Ever since she was a little girl, Kelsey Allen dreamed of being a doctor.
But the 25-year-old medical student from the Qalipu Mi’kmaq First Nation in Newfoundland knows her journey comes with barriers – including racism – as she tries to navigate a health-care system where inequities and a lack of Indigenous representation are still a concern.
“As an Indigenous woman, I’m very aware that every day that I’m in medical school, I’m working in a system that was not made for me,” said Allen, who is in her second year of medical school at McMaster University in Ontario.
Her goal is to eventually serve her community back home.
“It’s very important to me that as an Indigenous doctor, getting my medical education, that I do not come out on the other side of a medical conveyor belt as another western doctor who is Indigenous,” she told Global News in an interview.
“I want to be an Indigenous doctor who practises holistic medicine and who acknowledges that someone is more than just their symptoms or their disease.”
Progress on calls to action
As Canada marks its third National Day for Truth and Reconciliation Saturday to honour lost children and survivors of residential schools, Indigenous doctors say progress has been made in the health-care field, but more work needs to be done.
In 2015, the Truth and Reconciliation Commission made 94 calls to action – of which seven are focused specifically on health care.
In particular, number 23 demands an increase in the number of Indigenous professionals working in the health-care field.
Dr. Alika Lafontaine, past president of the Canadian Medical Association, says Indigenous representation is improving and “it’s an exciting time” to see that happen.
“I’m seeing more and more folks go into specialties that are needed within Indigenous communities across the country … moving into policy positions and also leadership within health-care systems,” he told Global News in an interview.
The federal government, as part of last year’s Fall Economic Statement, earmarked $250 million over five years to support the recruitment and retention of health professionals on First Nations reserves.
To boost nursing employment, Ottawa says Indigenous Services Canada has conducted job fairs and social media outreach, paid for advertising and worked with educational institutions to help Indigenous students access and participate in health-care programs.
Besides better representation, Lafontaine said he’s also seeing advancements on the infrastructure side, with a shift toward building clinics in places where Indigenous people live.
“There still are enormous gaps between where we need to be and where we are right now, but we should celebrate those wins on our way to that end state,” he said.
This is a good start, says Dr. Michael Dumont, vice-president of the Indigenous Physicians Association of Canada and medical director of the Lu’ma Medical Centre in Vancouver, adding that Indigenous health-care workers still remain “really underrepresented” in Canada.
“First Nations, Inuit and Métis people make up roughly five per cent of the population of Canada, but we only make up a small fraction of one per cent of all the physicians in Canada as Indigenous doctors. So we have a really long way to go to reach parity.”
Seeing more Indigenous health professionals provide care and in leadership positions will also help build trust among patients as they navigate a system that is “inherently unsafe” for them, Dumont said.
“We need to transform the system from within to make it safer for all of us and for Indigenous communities.”
One of the many challenges Indigenous students face, along with the lack of financial resources and other supports, is the constant struggle with their identity and the fear of not being accepted in urban settings, Dumont and Lafontaine said.
For Allen, who does not have any distinguishable Indigenous features, being “white-passing” has been both a blessing and a curse, she said.

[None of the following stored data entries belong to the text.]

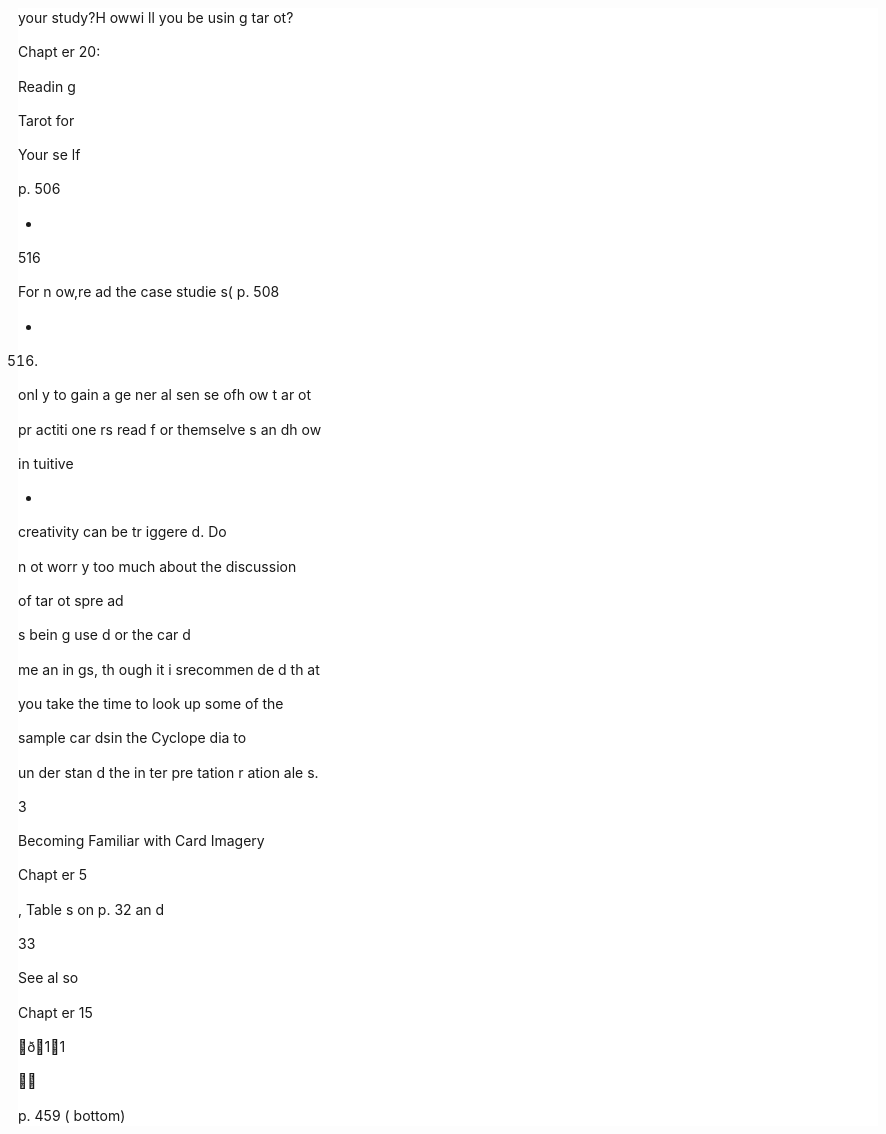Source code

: your  study?H owwi ll you be  usin g tar ot?

Chapt er 20:

Readin g

Tarot for

Your se lf

p. 506

-

516

For  n ow,re ad the  case  studie s( p. 508

-

516)

onl y to gain a ge ner al sen se  ofh ow t ar ot

pr actiti one rs read f or  themselve s an dh ow

in tuitive

-

creativity can  be  tr iggere d. Do

n ot worr y too much  about the  discussion

of tar ot spre ad

s bein g use d or  the  car d

me an in gs, th ough it i srecommen de d th at

you take  the  time  to look up some  of  the

sample  car dsin  the  Cyclope dia to

un der stan d the in ter pre tation r ation ale s.

3

Becoming Familiar with  Card Imagery

Chapt er 5

, Table s on  p. 32 an d

33

See al so

Chapt er 15

ð11



p. 459 ( bottom)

“If I don’t wish to share my identity with people if I sense that the environment is hostile or it’s not safe, in that sense, it’s great, it’s an asset. But the other part of it is, especially when I’m not known to community here, it’s a risk of … not being accepted because I don’t look the part.”
Lafontaine, who is Métis from Saskatchewan, said it’s a “confusing journey” for many aspiring to get medical training and help their communities.

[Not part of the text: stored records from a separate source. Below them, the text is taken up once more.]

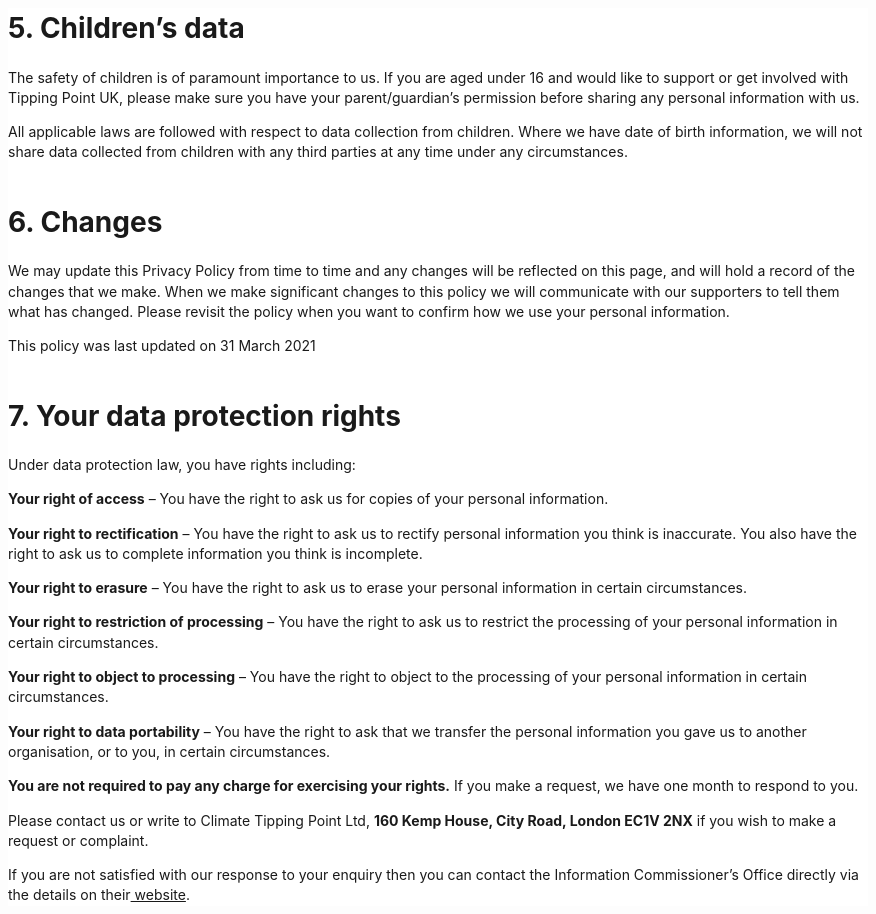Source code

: # 5. Children’s data

The safety of children is of paramount importance to us. If you are aged under 16 and would like to support or get involved with Tipping Point UK, please make sure you have your parent/guardian’s permission before sharing any personal information with us.

All applicable laws are followed with respect to data collection from children. Where we have date of birth information, we will not share data collected from children with any third parties at any time under any circumstances.

# 6. Changes

We may update this Privacy Policy from time to time and any changes will be reflected on this page, and will hold a record of the changes that we make. When we make significant changes to this policy we will communicate with our supporters to tell them what has changed. Please revisit the policy when you want to confirm how we use your personal information.

This policy was last updated on 31 March 2021

# 7. Your data protection rights

Under data protection law, you have rights including:

**Your right of access** – You have the right to ask us for copies of your personal information.

**Your right to rectification** – You have the right to ask us to rectify personal information you think is inaccurate. You also have the right to ask us to complete information you think is incomplete.

**Your right to erasure** – You have the right to ask us to erase your personal information in certain circumstances.

**Your right to restriction of processing** – You have the right to ask us to restrict the processing of your personal information in certain circumstances.

**Your right to object to processing** – You have the right to object to the processing of your personal information in certain circumstances.

**Your right to data portability** – You have the right to ask that we transfer the personal information you gave us to another organisation, or to you, in certain circumstances.

**You are not required to pay any charge for exercising your rights.** If you make a request, we have one month to respond to you.

Please contact us or write to Climate Tipping Point Ltd, **160 Kemp House, City Road, London EC1V 2NX** if you wish to make a request or complaint.

If you are not satisfied with our response to your enquiry then you can contact the Information Commissioner’s Office directly via the details on their[ website](https://ico.org.uk/concerns/).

“I think that there’s definitely unique challenges for Indigenous youth. One is self-confidence and just not having that long history of folks who’ve been in the system.”
Efforts should also be made to make sure students feel well-prepared when they are done with training and go back into their communities, Dumont added.
Indigenous healing practices
The recognition of Indigenous healing practices — that have been passed on through generations — in the Canadian health-care system is also among the TRC’s calls to action.
Ottawa says it recognizes the value of Indigenous healing practices “as an important element in the provision of high quality and culturally-relevant health services for Indigenous Peoples and is providing support for these practices in a number of ways.”
In many parts of the country, these practices are “experiencing a revival,” Dumont said.
At the Lu’ma Medical Centre in the unceded Musqueam, Squamish and Tsleil-Waututh territory in B.C., where Dumont serves as a medical director, they partner with elders and traditional healers to try to improve the quality and scope of care, he says.
“Many of us grow up with a sense of shame in our identity and having access to traditional healing methods and elders really helps to foster a more positive cultural identity and ultimately better mental and emotional and spiritual health,” Dumont told Global News.
An increasing exchange of knowledge of traditional healing practices with western medicine bodes well for Canadian health-care systems, Lafontaine said.
“There’s a lot of different opinions on how you make the two work together, but at the end of the day, what we want is really for people to feel healthy.”